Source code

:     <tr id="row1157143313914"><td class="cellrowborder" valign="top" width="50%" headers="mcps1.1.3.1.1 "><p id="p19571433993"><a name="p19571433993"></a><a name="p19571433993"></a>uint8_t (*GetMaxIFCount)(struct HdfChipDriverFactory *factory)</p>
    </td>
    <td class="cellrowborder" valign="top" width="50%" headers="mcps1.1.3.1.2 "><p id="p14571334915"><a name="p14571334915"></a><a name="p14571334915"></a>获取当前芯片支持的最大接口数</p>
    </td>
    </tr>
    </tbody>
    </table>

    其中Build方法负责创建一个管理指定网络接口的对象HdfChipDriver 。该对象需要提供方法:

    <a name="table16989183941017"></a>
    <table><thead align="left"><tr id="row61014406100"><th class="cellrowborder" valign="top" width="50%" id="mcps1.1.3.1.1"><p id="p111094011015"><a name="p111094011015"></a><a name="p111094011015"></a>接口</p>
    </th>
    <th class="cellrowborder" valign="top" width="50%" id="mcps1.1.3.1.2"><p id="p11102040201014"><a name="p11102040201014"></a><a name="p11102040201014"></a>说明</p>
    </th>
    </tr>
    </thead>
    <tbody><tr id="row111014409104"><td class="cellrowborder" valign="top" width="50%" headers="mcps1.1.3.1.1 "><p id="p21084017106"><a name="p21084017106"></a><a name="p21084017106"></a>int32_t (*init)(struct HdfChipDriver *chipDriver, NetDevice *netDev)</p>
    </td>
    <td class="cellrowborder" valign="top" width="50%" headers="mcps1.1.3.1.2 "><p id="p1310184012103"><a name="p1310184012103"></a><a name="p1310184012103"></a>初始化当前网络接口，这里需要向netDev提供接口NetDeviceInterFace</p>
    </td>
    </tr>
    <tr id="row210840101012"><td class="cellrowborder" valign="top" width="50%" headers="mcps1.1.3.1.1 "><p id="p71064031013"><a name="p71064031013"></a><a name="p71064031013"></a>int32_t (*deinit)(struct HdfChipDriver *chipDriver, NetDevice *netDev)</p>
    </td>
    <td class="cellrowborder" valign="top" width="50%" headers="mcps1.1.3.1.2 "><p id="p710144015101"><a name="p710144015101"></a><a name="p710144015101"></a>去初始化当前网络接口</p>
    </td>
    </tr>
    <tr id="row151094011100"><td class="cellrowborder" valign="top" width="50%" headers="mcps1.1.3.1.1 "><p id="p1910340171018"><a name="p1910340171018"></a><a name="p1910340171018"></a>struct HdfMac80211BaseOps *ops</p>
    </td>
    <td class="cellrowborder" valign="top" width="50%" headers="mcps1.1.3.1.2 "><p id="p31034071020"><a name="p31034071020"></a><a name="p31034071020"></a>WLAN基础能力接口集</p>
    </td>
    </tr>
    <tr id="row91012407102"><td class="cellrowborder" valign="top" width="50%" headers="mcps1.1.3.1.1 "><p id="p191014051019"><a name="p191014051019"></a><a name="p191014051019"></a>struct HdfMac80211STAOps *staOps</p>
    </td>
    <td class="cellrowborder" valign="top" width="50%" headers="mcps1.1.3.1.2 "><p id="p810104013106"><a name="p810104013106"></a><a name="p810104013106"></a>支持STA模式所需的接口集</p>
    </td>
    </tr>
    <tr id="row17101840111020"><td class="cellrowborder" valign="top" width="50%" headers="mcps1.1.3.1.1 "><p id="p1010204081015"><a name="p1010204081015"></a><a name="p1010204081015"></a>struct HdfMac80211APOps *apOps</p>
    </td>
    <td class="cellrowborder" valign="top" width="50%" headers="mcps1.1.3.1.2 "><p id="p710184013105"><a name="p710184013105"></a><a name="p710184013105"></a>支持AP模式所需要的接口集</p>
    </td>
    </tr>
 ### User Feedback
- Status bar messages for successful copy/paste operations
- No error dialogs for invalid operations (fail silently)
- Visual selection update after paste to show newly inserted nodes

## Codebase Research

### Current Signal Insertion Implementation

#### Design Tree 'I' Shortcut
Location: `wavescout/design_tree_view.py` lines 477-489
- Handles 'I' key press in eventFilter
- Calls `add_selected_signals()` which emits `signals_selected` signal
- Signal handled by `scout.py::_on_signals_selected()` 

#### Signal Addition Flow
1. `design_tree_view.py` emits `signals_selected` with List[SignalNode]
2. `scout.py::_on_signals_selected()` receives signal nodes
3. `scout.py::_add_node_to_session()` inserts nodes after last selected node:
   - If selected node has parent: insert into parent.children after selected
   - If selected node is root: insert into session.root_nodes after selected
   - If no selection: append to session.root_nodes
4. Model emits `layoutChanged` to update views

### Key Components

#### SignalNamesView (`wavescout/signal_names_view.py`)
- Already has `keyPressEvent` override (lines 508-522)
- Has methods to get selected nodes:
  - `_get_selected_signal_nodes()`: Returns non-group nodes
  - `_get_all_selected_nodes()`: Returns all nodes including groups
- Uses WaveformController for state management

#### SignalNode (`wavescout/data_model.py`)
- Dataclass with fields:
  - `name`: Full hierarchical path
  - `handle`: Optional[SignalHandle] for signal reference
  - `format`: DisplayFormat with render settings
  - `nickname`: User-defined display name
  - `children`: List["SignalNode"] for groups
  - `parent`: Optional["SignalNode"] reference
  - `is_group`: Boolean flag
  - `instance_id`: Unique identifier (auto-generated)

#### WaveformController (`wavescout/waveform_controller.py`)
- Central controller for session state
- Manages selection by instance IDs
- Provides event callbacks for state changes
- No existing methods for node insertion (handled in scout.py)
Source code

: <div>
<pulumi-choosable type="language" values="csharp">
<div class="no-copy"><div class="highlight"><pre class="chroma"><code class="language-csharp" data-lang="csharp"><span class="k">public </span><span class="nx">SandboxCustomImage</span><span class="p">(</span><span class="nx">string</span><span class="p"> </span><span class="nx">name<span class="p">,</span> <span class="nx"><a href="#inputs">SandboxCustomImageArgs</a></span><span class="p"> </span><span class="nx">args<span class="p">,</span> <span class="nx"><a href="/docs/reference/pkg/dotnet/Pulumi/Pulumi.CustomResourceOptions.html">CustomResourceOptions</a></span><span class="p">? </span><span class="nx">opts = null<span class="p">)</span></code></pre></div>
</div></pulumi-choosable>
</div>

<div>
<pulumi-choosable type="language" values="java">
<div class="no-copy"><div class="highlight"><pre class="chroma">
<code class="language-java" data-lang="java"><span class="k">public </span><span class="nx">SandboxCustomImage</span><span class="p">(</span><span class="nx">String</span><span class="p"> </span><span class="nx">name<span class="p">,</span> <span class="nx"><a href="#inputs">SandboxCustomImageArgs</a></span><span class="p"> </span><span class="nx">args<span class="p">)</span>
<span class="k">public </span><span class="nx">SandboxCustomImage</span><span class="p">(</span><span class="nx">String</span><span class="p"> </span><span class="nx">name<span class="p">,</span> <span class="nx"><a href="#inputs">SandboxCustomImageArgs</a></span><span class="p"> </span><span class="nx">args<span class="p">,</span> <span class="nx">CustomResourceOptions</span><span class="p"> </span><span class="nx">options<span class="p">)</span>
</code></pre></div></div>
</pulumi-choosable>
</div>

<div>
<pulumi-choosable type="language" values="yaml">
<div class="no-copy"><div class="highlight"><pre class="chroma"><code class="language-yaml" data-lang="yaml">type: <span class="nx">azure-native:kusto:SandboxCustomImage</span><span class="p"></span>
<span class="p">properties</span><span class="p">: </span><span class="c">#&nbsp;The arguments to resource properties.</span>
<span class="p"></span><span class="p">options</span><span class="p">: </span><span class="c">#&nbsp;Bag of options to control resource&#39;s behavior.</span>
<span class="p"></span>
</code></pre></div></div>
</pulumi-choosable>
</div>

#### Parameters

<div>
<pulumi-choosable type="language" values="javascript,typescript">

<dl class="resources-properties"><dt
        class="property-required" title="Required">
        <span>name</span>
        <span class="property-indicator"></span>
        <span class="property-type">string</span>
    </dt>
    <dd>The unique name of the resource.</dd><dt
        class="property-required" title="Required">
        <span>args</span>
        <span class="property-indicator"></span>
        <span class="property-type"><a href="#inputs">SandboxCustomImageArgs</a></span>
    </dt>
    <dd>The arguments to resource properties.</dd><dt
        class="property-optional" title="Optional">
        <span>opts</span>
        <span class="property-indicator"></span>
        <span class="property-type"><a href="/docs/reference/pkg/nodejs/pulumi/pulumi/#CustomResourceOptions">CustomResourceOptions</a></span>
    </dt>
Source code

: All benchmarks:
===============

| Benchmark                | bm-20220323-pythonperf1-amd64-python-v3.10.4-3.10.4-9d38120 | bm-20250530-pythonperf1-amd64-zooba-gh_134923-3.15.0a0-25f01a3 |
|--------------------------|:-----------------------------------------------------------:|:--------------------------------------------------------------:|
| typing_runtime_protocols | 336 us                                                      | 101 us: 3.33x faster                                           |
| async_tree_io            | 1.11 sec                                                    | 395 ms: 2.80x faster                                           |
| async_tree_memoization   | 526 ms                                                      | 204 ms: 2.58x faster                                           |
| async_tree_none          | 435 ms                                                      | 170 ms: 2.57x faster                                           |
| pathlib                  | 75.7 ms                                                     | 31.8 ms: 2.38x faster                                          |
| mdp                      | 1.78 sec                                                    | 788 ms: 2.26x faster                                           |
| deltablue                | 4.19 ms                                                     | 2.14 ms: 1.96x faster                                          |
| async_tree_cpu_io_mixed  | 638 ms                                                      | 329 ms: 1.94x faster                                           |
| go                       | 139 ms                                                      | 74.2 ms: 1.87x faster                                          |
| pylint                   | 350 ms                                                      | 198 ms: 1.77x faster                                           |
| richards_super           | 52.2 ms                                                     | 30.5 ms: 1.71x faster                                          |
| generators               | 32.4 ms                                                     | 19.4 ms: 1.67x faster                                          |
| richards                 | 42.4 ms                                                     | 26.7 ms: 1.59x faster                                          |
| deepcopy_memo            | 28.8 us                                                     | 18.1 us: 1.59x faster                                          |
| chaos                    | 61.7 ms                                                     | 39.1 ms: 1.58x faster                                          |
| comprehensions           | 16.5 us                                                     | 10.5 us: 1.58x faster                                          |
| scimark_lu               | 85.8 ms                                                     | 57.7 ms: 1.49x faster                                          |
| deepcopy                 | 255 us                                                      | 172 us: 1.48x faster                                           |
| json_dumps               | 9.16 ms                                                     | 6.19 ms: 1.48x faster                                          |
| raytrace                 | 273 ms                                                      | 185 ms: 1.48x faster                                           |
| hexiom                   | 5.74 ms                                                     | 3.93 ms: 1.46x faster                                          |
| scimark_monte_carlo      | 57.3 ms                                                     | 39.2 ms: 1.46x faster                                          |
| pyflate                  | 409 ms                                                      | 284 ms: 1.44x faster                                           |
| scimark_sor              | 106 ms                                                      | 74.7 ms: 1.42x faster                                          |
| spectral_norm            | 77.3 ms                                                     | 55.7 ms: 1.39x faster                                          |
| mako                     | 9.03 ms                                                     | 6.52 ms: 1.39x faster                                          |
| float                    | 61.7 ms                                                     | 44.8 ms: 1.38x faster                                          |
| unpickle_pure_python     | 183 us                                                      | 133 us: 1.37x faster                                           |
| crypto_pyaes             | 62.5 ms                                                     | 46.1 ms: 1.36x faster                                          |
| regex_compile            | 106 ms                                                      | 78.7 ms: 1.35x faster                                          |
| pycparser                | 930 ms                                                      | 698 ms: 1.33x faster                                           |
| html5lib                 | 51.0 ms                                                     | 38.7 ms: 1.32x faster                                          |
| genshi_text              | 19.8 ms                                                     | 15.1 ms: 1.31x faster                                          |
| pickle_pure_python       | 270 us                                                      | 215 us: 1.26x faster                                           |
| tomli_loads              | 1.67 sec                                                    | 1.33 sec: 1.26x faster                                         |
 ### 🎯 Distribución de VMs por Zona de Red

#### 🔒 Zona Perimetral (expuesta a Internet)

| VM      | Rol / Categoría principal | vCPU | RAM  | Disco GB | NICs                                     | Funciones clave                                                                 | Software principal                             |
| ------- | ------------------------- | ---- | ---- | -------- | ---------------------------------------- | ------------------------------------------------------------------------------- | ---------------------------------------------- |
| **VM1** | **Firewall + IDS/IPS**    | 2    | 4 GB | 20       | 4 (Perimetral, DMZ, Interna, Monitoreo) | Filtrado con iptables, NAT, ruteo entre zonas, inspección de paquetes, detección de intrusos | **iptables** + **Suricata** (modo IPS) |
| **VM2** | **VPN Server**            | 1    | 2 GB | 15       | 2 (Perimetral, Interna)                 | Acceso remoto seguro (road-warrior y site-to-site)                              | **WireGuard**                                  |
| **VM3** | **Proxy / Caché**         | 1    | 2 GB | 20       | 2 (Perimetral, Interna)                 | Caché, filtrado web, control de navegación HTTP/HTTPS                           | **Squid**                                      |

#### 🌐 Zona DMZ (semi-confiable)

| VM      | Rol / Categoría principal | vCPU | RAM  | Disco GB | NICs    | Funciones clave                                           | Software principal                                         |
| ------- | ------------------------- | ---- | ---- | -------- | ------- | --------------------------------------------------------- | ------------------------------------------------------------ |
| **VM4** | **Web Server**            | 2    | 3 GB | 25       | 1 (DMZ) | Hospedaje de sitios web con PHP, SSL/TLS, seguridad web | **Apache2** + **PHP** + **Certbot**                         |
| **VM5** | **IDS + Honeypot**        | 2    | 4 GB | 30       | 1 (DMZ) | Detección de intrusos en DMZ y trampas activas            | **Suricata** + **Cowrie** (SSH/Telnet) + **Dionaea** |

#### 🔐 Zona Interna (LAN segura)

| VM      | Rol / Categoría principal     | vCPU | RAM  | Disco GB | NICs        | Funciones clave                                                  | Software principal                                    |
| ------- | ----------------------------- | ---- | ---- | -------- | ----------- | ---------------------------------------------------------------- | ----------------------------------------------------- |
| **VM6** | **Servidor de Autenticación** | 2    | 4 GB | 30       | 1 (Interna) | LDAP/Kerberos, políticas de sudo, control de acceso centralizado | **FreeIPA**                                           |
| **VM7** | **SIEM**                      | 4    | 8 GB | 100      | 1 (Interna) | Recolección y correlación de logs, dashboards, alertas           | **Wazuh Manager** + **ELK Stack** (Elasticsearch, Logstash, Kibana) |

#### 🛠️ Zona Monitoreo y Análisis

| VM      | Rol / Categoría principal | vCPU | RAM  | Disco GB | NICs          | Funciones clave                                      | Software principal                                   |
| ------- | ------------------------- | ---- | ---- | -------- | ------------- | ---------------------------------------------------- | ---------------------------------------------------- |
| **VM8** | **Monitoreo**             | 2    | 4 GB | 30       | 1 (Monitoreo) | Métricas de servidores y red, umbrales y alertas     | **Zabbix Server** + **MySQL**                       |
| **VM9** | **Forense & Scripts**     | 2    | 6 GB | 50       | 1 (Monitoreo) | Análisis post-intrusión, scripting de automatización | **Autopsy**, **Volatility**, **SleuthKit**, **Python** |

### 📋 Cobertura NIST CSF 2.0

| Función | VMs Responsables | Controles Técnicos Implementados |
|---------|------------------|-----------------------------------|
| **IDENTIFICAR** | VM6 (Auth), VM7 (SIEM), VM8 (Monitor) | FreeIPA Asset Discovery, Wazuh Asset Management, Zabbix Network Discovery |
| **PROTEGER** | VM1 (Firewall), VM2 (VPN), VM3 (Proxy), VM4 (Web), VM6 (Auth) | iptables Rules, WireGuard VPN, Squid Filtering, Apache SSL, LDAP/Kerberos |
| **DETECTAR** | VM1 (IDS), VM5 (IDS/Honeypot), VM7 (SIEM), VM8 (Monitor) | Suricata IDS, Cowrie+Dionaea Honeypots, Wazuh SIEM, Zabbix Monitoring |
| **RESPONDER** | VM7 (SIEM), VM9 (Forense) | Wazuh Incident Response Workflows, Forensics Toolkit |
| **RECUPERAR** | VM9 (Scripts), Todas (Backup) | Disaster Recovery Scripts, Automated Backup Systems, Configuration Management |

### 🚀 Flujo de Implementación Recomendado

___

What the exercise asks: Scan the listing for the word "LDAP". Copy every line in which it appears.

Exercise result:
| **VM6** | **Servidor de Autenticación** | 2    | 4 GB | 30       | 1 (Interna) | LDAP/Kerberos, políticas de sudo, control de acceso centralizado | **FreeIPA**                                           |
| **PROTEGER** | VM1 (Firewall), VM2 (VPN), VM3 (Proxy), VM4 (Web), VM6 (Auth) | iptables Rules, WireGuard VPN, Squid Filtering, Apache SSL, LDAP/Kerberos |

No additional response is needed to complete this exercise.